Le scuse di Elena Basile a Liliana Segre: "Sono stata tratta in inganno"

L'ex ambasciatrice Elena Basile ha pubblicamente chiesto scusa a Liliana Segre, senatrice a vita, per averla criticata in un video sui social media riguardo la sua presunta indifferenza verso i bambini palestinesi.

Le scuse di Elena Basile a Liliana Segre: "Sono stata tratta in inganno"

In un gesto di pubblica contrizione, l’ex ambasciatrice Elena Basile ha esteso le sue scuse alla senatrice a vita Liliana Segre, dopo aver sollevato un polverone mediatico con dichiarazioni che hanno scatenato non poche polemiche. L’epicentro di questa tempesta nasce da un video diffuso sui social network, in cui Basile ha mosso critiche alla Segre, infaticabile testimone della memoria storica, accusandola di mostrare una presunta indifferenza verso i bambini palestinesi.

Le parole di Basile, che suggerivano un atteggiamento di parzialità della Segre, hanno suscitato immediate reazioni, arrivando a coinvolgere anche il figlio della senatrice, Luciano Belli Paci, il quale ha annunciato azioni legali contro l’ex diplomatica. Ma è stata la risposta personale di Basile a delineare un percorso di riflessione e di scuse formali che trascende il mero dibattito pubblico, toccando corde profondamente umane e etiche.

Basile ha esposto la genesi del suo errore, attribuendolo a una lettura superficiale di un’intervista che attribuiva alla Segre posizioni non realmente espresse. “Sono stata tratta in inganno“, scrive Basile, esprimendo rammarico per il “terribile malinteso” che ha generato discussioni e divisioni.

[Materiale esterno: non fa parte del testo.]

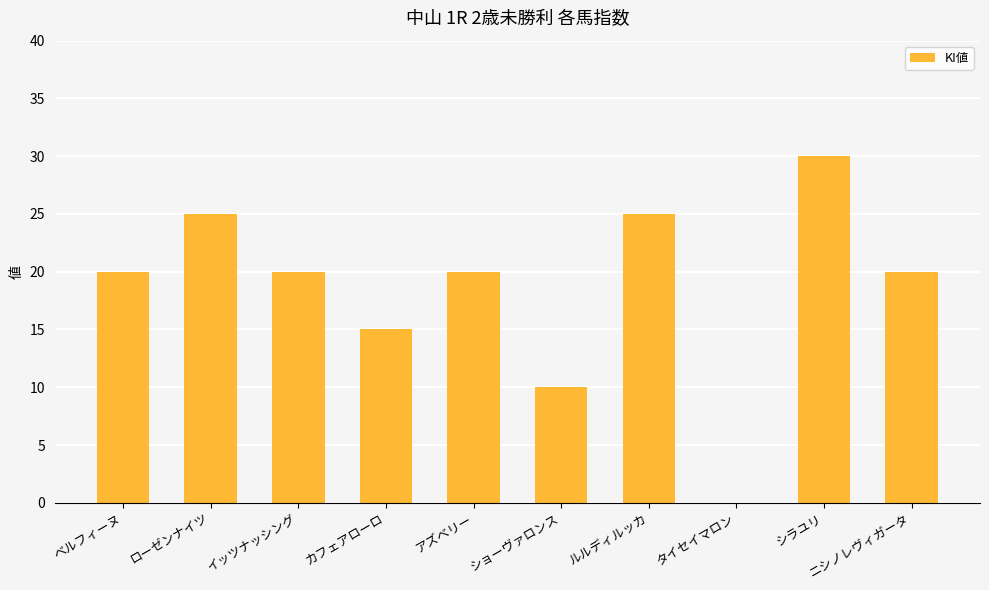

What is the maximum value shown in the chart?

30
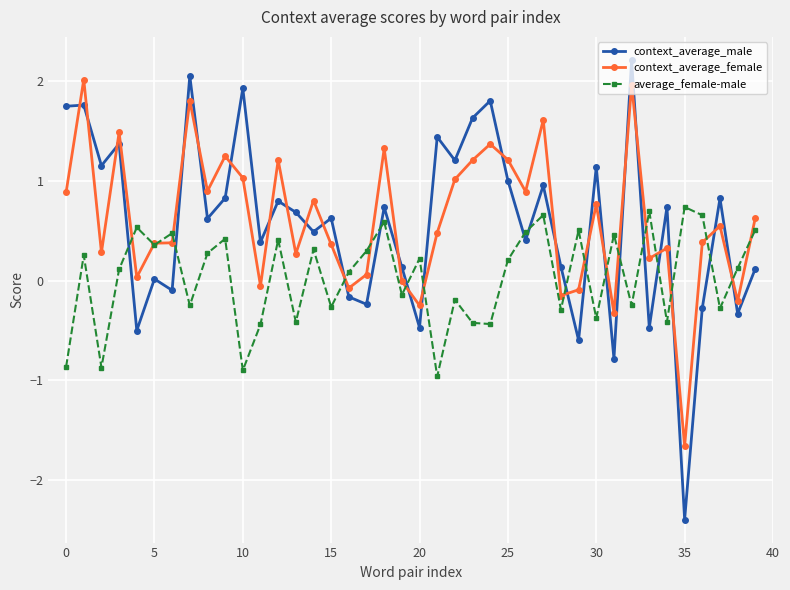

How many values in average_female-male are below zero?

17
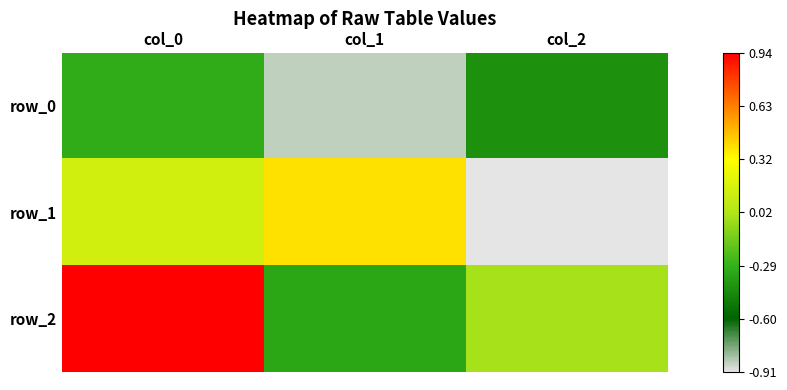

List the series in order of their overall mean, lowest first.

row_0, row_1, row_2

L’ex ambasciatrice ha quindi delineato il suo percorso di presa di coscienza, attraverso la visione di interviste e testimonianze della Segre che le erano precedentemente sconosciute. Queste parole, secondo Basile, hanno rivelato una realtà ben diversa da quella che aveva criticato: una Segre emotivamente coinvolta dalla situazione di tutti i bambini, indipendentemente dalla loro etnia o provenienza.

Con umiltà, Basile ha quindi esteso le sue scuse alla Segre, riconoscendole “statura morale” e evidenziando la necessità di contrastare il clima di tensione, di antisemitismo, e le discriminazioni basate su “due pesi e due misure“. Il suo appello si conclude con il desiderio di vedere un impegno concreto da parte delle istituzioni italiane, incluso il presidente della Repubblica, nel riconoscimento dello Stato di Palestina, sottolineando una visione di pace e di giustizia che trascende le singole vicende personali.

Questo episodio si inserisce in un contesto più ampio di dialogo e di confronto sulla memoria storica, sulla giustizia e sui diritti umani, dimostrando come la capacità di ammettere i propri errori e di chiedere scusa possa essere un potente catalizzatore di comprensione reciproca e di crescita personale e collettiva.